** Data to use follows **

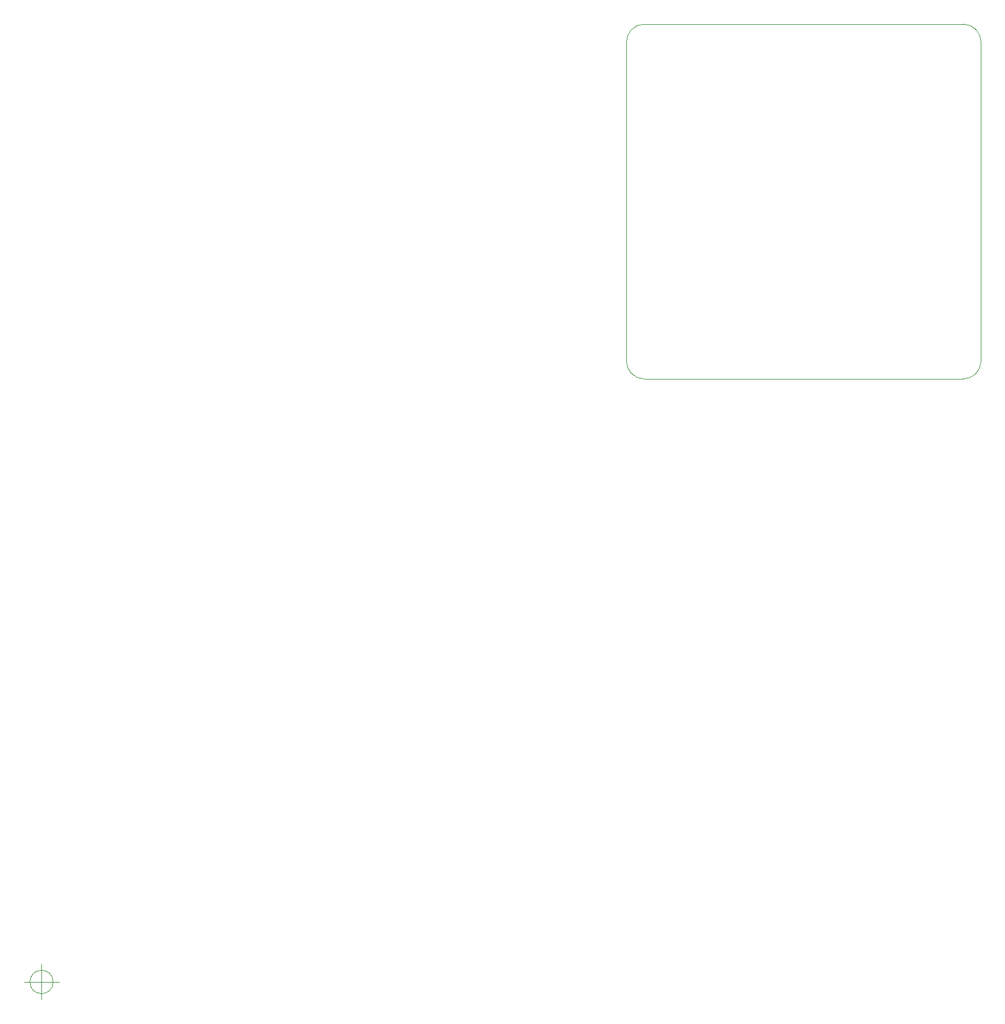
<source format=gbr>
%TF.GenerationSoftware,KiCad,Pcbnew,(5.1.8-0-10_14)*%
%TF.CreationDate,2021-02-16T17:48:47+08:00*%
%TF.ProjectId,batt_board,62617474-5f62-46f6-9172-642e6b696361,rev?*%
%TF.SameCoordinates,Original*%
%TF.FileFunction,Profile,NP*%
%FSLAX46Y46*%
G04 Gerber Fmt 4.6, Leading zero omitted, Abs format (unit mm)*
G04 Created by KiCad (PCBNEW (5.1.8-0-10_14)) date 2021-02-16 17:48:47*
%MOMM*%
%LPD*%
G01*
G04 APERTURE LIST*
%TA.AperFunction,Profile*%
%ADD10C,0.050000*%
%TD*%
G04 APERTURE END LIST*
D10*
X147320000Y-109220000D02*
G75*
G02*
X144780000Y-111760000I-2540000J0D01*
G01*
X99060000Y-111760000D02*
X144780000Y-111760000D01*
X14366666Y-198120000D02*
G75*
G03*
X14366666Y-198120000I-1666666J0D01*
G01*
X10200000Y-198120000D02*
X15200000Y-198120000D01*
X12700000Y-195620000D02*
X12700000Y-200620000D01*
X99060000Y-111760000D02*
G75*
G02*
X96520000Y-109220000I0J2540000D01*
G01*
X96520000Y-63500000D02*
G75*
G02*
X99060000Y-60960000I2540000J0D01*
G01*
X144780000Y-60960000D02*
G75*
G02*
X147320000Y-63500000I0J-2540000D01*
G01*
X147320000Y-109220000D02*
X147320000Y-63500000D01*
X96520000Y-63500000D02*
X96520000Y-109220000D01*
X99060000Y-60960000D02*
X144780000Y-60960000D01*
M02*

</source>
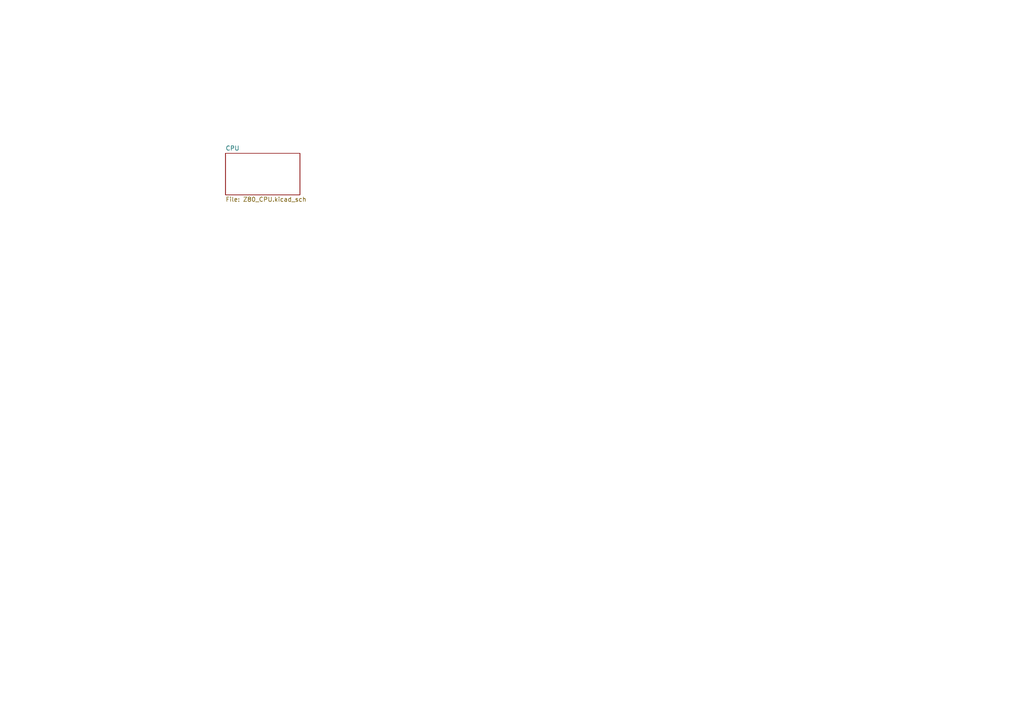
<source format=kicad_sch>
(kicad_sch
	(version 20250114)
	(generator "eeschema")
	(generator_version "9.0")
	(uuid "a206b757-c4ba-4c88-b029-4cf0643816b3")
	(paper "A4")
	(lib_symbols)
	(sheet
		(at 65.405 44.45)
		(size 21.59 12.065)
		(exclude_from_sim no)
		(in_bom yes)
		(on_board yes)
		(dnp no)
		(fields_autoplaced yes)
		(stroke
			(width 0.1524)
			(type solid)
		)
		(fill
			(color 0 0 0 0.0000)
		)
		(uuid "9f27243c-e3ff-46f7-9a7c-c428f4adfc65")
		(property "Sheetname" "CPU"
			(at 65.405 43.7384 0)
			(effects
				(font
					(size 1.27 1.27)
				)
				(justify left bottom)
			)
		)
		(property "Sheetfile" "Z80_CPU.kicad_sch"
			(at 65.405 57.0996 0)
			(effects
				(font
					(size 1.27 1.27)
				)
				(justify left top)
			)
		)
		(instances
			(project "Sorcerer"
				(path "/a206b757-c4ba-4c88-b029-4cf0643816b3"
					(page "2")
				)
			)
		)
	)
	(sheet_instances
		(path "/"
			(page "1")
		)
	)
	(embedded_fonts no)
)

</source>
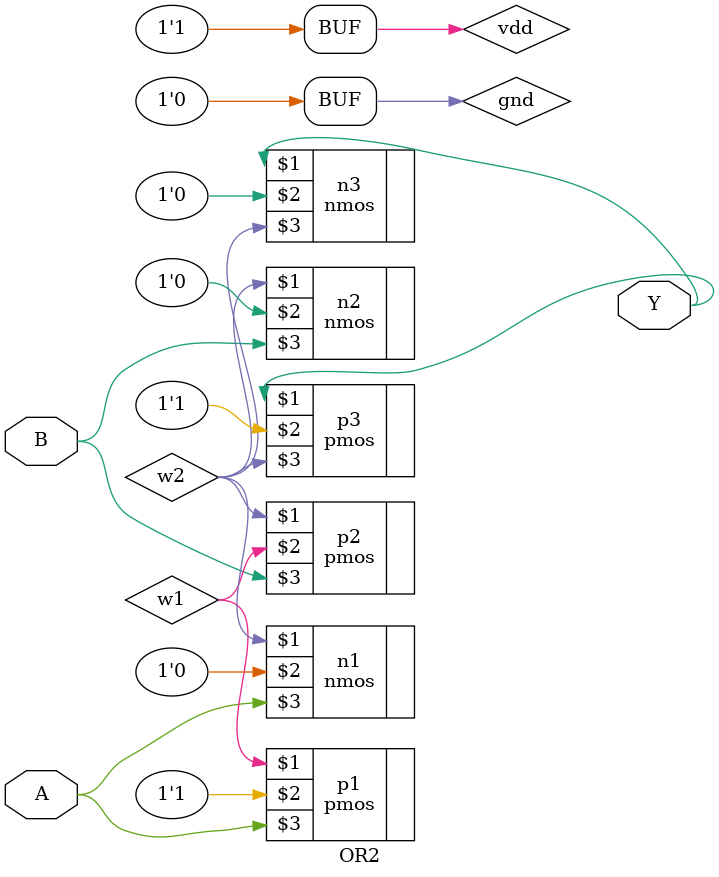
<source format=sv>
module OR2 (
    output  wire                        Y,
    input   wire                        A,
    input   wire                        B
);

    wire                                w1, w2;
    supply1                             vdd;
    supply0                             gnd;

    // VDD      -----------+---------------+-----
    //                  p1 |            p3 |
    //               a --o|           ---o|
    //                  p2 | w1       |    |
    //               b --o|           |    |
    //                     |          |    |
    //                 +---+---+--w2--+    +---- Y
    //              n1 |    n2 |      | n3 |
    //           a ---|  b ---|       ----|
    //                 |       |           |
    // GND      -------+-------+-----------+----

    pmos    p1(w1, vdd, A);
    pmos    p2(w2, w1, B);
    pmos    p3(Y, vdd, w2);
    nmos    n1(w2, gnd, A);
    nmos    n2(w2, gnd, B);
    nmos    n3(Y, gnd, w2);

endmodule

</source>
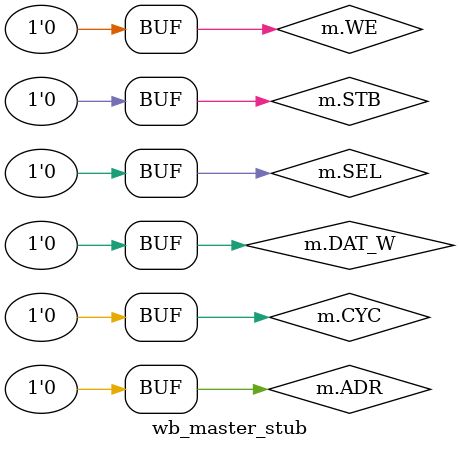
<source format=sv>
/****************************************************************************
 * wb_master_stub.sv
 ****************************************************************************/

/**
 * Module: wb_master_stub
 * 
 * Stubs out a master interface. This is used when an unused slave interface
 * must be terminated
 */
module wb_master_stub (wb_if.master	m);
	
	assign m.ADR = 0;
	assign m.CYC = 0;
	assign m.DAT_W = 0;
	assign m.SEL = 0;
	assign m.STB = 0;
	assign m.WE = 0;
endmodule



</source>
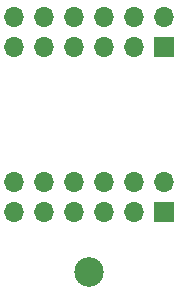
<source format=gbs>
G04 #@! TF.GenerationSoftware,KiCad,Pcbnew,7.0.11-7.0.11~ubuntu20.04.1*
G04 #@! TF.CreationDate,2024-08-20T19:22:15+02:00*
G04 #@! TF.ProjectId,kicad-pmod-ext,6b696361-642d-4706-9d6f-642d6578742e,1.0*
G04 #@! TF.SameCoordinates,Original*
G04 #@! TF.FileFunction,Soldermask,Bot*
G04 #@! TF.FilePolarity,Negative*
%FSLAX46Y46*%
G04 Gerber Fmt 4.6, Leading zero omitted, Abs format (unit mm)*
G04 Created by KiCad (PCBNEW 7.0.11-7.0.11~ubuntu20.04.1) date 2024-08-20 19:22:15*
%MOMM*%
%LPD*%
G01*
G04 APERTURE LIST*
%ADD10C,2.500000*%
%ADD11R,1.700000X1.700000*%
%ADD12O,1.700000X1.700000*%
G04 APERTURE END LIST*
D10*
X120650000Y-95250000D03*
D11*
X127000000Y-76200000D03*
D12*
X127000000Y-73660000D03*
X124460000Y-76200000D03*
X124460000Y-73660000D03*
X121920000Y-76200000D03*
X121920000Y-73660000D03*
X119380000Y-76200000D03*
X119380000Y-73660000D03*
X116840000Y-76200000D03*
X116840000Y-73660000D03*
X114300000Y-76200000D03*
X114300000Y-73660000D03*
D11*
X127000000Y-90170000D03*
D12*
X127000000Y-87630000D03*
X124460000Y-90170000D03*
X124460000Y-87630000D03*
X121920000Y-90170000D03*
X121920000Y-87630000D03*
X119380000Y-90170000D03*
X119380000Y-87630000D03*
X116840000Y-90170000D03*
X116840000Y-87630000D03*
X114300000Y-90170000D03*
X114300000Y-87630000D03*
M02*

</source>
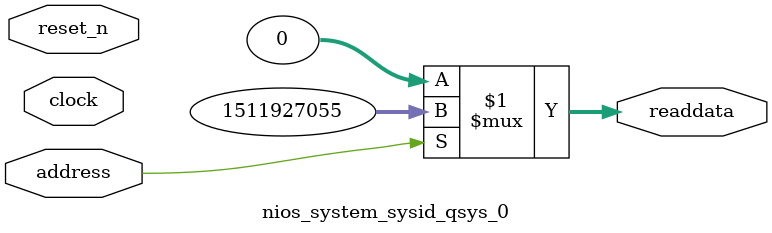
<source format=v>

`timescale 1ns / 1ps
// synthesis translate_on

// turn off superfluous verilog processor warnings 
// altera message_level Level1 
// altera message_off 10034 10035 10036 10037 10230 10240 10030 

module nios_system_sysid_qsys_0 (
               // inputs:
                address,
                clock,
                reset_n,

               // outputs:
                readdata
             )
;

  output  [ 31: 0] readdata;
  input            address;
  input            clock;
  input            reset_n;

  wire    [ 31: 0] readdata;
  //control_slave, which is an e_avalon_slave
  assign readdata = address ? 1511927055 : 0;

endmodule




</source>
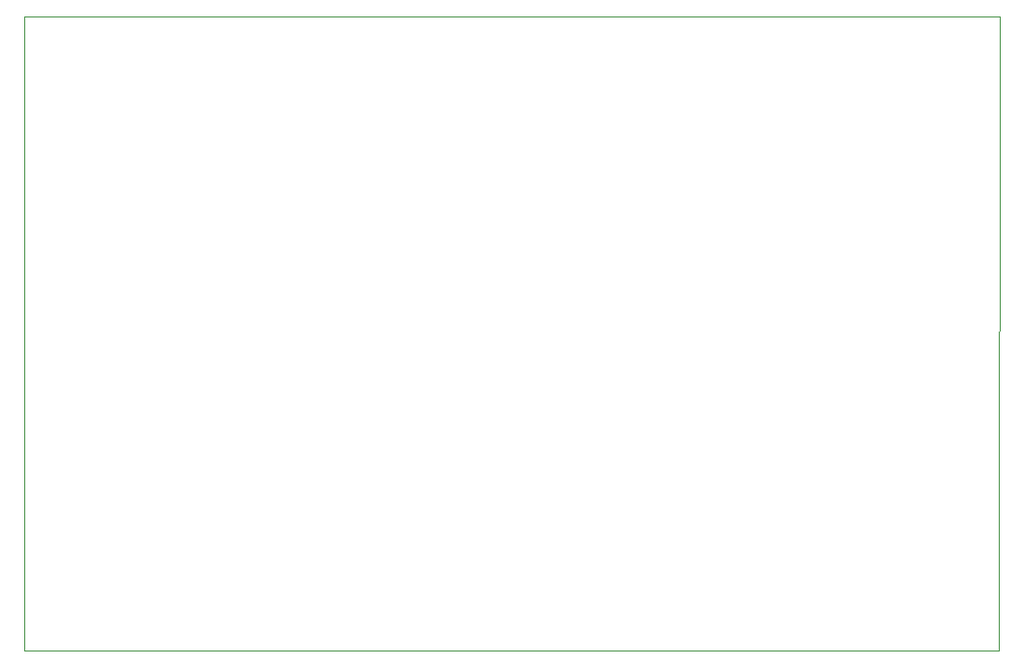
<source format=gbr>
G04 #@! TF.GenerationSoftware,KiCad,Pcbnew,(5.1.8)-1*
G04 #@! TF.CreationDate,2021-03-27T17:01:03+01:00*
G04 #@! TF.ProjectId,interface_MTM800E_V4,696e7465-7266-4616-9365-5f4d544d3830,V2*
G04 #@! TF.SameCoordinates,Original*
G04 #@! TF.FileFunction,Profile,NP*
%FSLAX46Y46*%
G04 Gerber Fmt 4.6, Leading zero omitted, Abs format (unit mm)*
G04 Created by KiCad (PCBNEW (5.1.8)-1) date 2021-03-27 17:01:03*
%MOMM*%
%LPD*%
G01*
G04 APERTURE LIST*
G04 #@! TA.AperFunction,Profile*
%ADD10C,0.050000*%
G04 #@! TD*
G04 APERTURE END LIST*
D10*
X131381500Y-48260000D02*
X131254500Y-103632000D01*
X46228000Y-103632000D02*
X46228000Y-48228000D01*
X131254500Y-103632000D02*
X46228000Y-103632000D01*
X46228000Y-48228000D02*
X131381500Y-48260000D01*
M02*

</source>
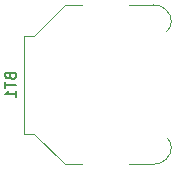
<source format=gbo>
G04 #@! TF.GenerationSoftware,KiCad,Pcbnew,5.1.8-5.1.8*
G04 #@! TF.CreationDate,2020-12-14T23:03:17+01:00*
G04 #@! TF.ProjectId,ublox-breakout,75626c6f-782d-4627-9265-616b6f75742e,rev?*
G04 #@! TF.SameCoordinates,PX71f6ce0PY7cfd120*
G04 #@! TF.FileFunction,Legend,Bot*
G04 #@! TF.FilePolarity,Positive*
%FSLAX46Y46*%
G04 Gerber Fmt 4.6, Leading zero omitted, Abs format (unit mm)*
G04 Created by KiCad (PCBNEW 5.1.8-5.1.8) date 2020-12-14 23:03:17*
%MOMM*%
%LPD*%
G01*
G04 APERTURE LIST*
%ADD10C,0.120000*%
%ADD11C,0.150000*%
%ADD12C,2.250000*%
%ADD13C,2.050000*%
%ADD14C,10.200000*%
%ADD15R,3.300000X3.500000*%
%ADD16C,0.700000*%
%ADD17C,4.400000*%
%ADD18O,1.700000X1.700000*%
%ADD19R,1.700000X1.700000*%
G04 APERTURE END LIST*
D10*
X19750000Y14150000D02*
X21200000Y14150000D01*
X17150000Y16750000D02*
X19750000Y14150000D01*
X16350000Y16750000D02*
X17150000Y16750000D01*
X16350000Y25050000D02*
X16350000Y16750000D01*
X17150000Y25050000D02*
X16350000Y25050000D01*
X19750000Y27650000D02*
X17150000Y25050000D01*
X21200000Y27650000D02*
X19750000Y27650000D01*
X25200000Y27650000D02*
X27300000Y27650000D01*
X25200000Y14150000D02*
X27300000Y14150000D01*
X27250000Y27650000D02*
G75*
G02*
X28800000Y26200000I50000J-1500000D01*
G01*
X27250000Y14150000D02*
G75*
G03*
X28800000Y15600000I50000J1500000D01*
G01*
X28784160Y26314615D02*
G75*
G02*
X28400000Y25400000I-984160J-124615D01*
G01*
X28784160Y15485385D02*
G75*
G03*
X28400000Y16400000I-984160J124615D01*
G01*
D11*
X15135714Y21607143D02*
X15178571Y21478572D01*
X15221428Y21435715D01*
X15307142Y21392858D01*
X15435714Y21392858D01*
X15521428Y21435715D01*
X15564285Y21478572D01*
X15607142Y21564286D01*
X15607142Y21907143D01*
X14707142Y21907143D01*
X14707142Y21607143D01*
X14750000Y21521429D01*
X14792857Y21478572D01*
X14878571Y21435715D01*
X14964285Y21435715D01*
X15050000Y21478572D01*
X15092857Y21521429D01*
X15135714Y21607143D01*
X15135714Y21907143D01*
X14707142Y21135715D02*
X14707142Y20621429D01*
X15607142Y20878572D02*
X14707142Y20878572D01*
X15607142Y19850000D02*
X15607142Y20364286D01*
X15607142Y20107143D02*
X14707142Y20107143D01*
X14835714Y20192858D01*
X14921428Y20278572D01*
X14964285Y20364286D01*
%LPC*%
D12*
X19340000Y7440000D03*
X19340000Y2360000D03*
X14260000Y2360000D03*
X14260000Y7440000D03*
D13*
X16800000Y4900000D03*
D14*
X23200000Y20900000D03*
D15*
X23200000Y13000000D03*
X23200000Y28800000D03*
D16*
X4166726Y4226726D03*
X3000000Y4710000D03*
X1833274Y4226726D03*
X1350000Y3060000D03*
X1833274Y1893274D03*
X3000000Y1410000D03*
X4166726Y1893274D03*
X4650000Y3060000D03*
D17*
X3000000Y3060000D03*
D16*
X45366726Y4226726D03*
X44200000Y4710000D03*
X43033274Y4226726D03*
X42550000Y3060000D03*
X43033274Y1893274D03*
X44200000Y1410000D03*
X45366726Y1893274D03*
X45850000Y3060000D03*
D17*
X44200000Y3060000D03*
D16*
X45366726Y31426726D03*
X44200000Y31910000D03*
X43033274Y31426726D03*
X42550000Y30260000D03*
X43033274Y29093274D03*
X44200000Y28610000D03*
X45366726Y29093274D03*
X45850000Y30260000D03*
D17*
X44200000Y30260000D03*
D16*
X4166726Y31426726D03*
X3000000Y31910000D03*
X1833274Y31426726D03*
X1350000Y30260000D03*
X1833274Y29093274D03*
X3000000Y28610000D03*
X4166726Y29093274D03*
X4650000Y30260000D03*
D17*
X3000000Y30260000D03*
D18*
X4540000Y9400000D03*
X2000000Y9400000D03*
X4540000Y11940000D03*
X2000000Y11940000D03*
X4540000Y14480000D03*
X2000000Y14480000D03*
X4540000Y17020000D03*
X2000000Y17020000D03*
X4540000Y19560000D03*
X2000000Y19560000D03*
X4540000Y22100000D03*
D19*
X2000000Y22100000D03*
D12*
X40260000Y9520000D03*
X40260000Y14600000D03*
X45340000Y14600000D03*
X45340000Y9520000D03*
D13*
X42800000Y12060000D03*
M02*

</source>
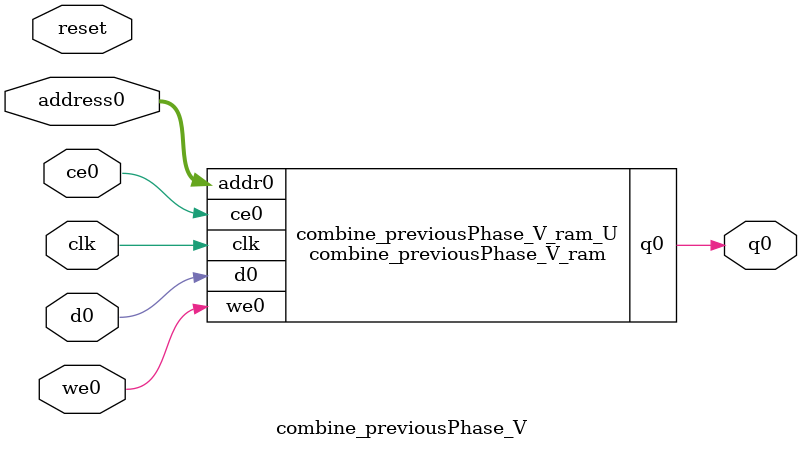
<source format=v>

`timescale 1 ns / 1 ps
module combine_previousPhase_V_ram (addr0, ce0, d0, we0, q0,  clk);

parameter DWIDTH = 1;
parameter AWIDTH = 10;
parameter MEM_SIZE = 1024;

input[AWIDTH-1:0] addr0;
input ce0;
input[DWIDTH-1:0] d0;
input we0;
output reg[DWIDTH-1:0] q0;
input clk;

(* ram_style = "block" *)reg [DWIDTH-1:0] ram[MEM_SIZE-1:0];




always @(posedge clk)  
begin 
    if (ce0) 
    begin
        if (we0) 
        begin 
            ram[addr0] <= d0; 
            q0 <= d0;
        end 
        else 
            q0 <= ram[addr0];
    end
end


endmodule


`timescale 1 ns / 1 ps
module combine_previousPhase_V(
    reset,
    clk,
    address0,
    ce0,
    we0,
    d0,
    q0);

parameter DataWidth = 32'd1;
parameter AddressRange = 32'd1024;
parameter AddressWidth = 32'd10;
input reset;
input clk;
input[AddressWidth - 1:0] address0;
input ce0;
input we0;
input[DataWidth - 1:0] d0;
output[DataWidth - 1:0] q0;




combine_previousPhase_V_ram combine_previousPhase_V_ram_U(
    .clk( clk ),
    .addr0( address0 ),
    .ce0( ce0 ),
    .d0( d0 ),
    .we0( we0 ),
    .q0( q0 ));

endmodule


</source>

** End of Data to use **

* _Directive_:
Return, from the data, each line where the string "CreationDate" occurs.

* _Solution_:
%TF.CreationDate,2021-02-16T17:48:47+08:00*%
G04 #@! TF.CreationDate,2024-08-20T19:22:15+02:00*
G04 #@! TF.CreationDate,2021-03-27T17:01:03+01:00*
G04 #@! TF.CreationDate,2020-12-14T23:03:17+01:00*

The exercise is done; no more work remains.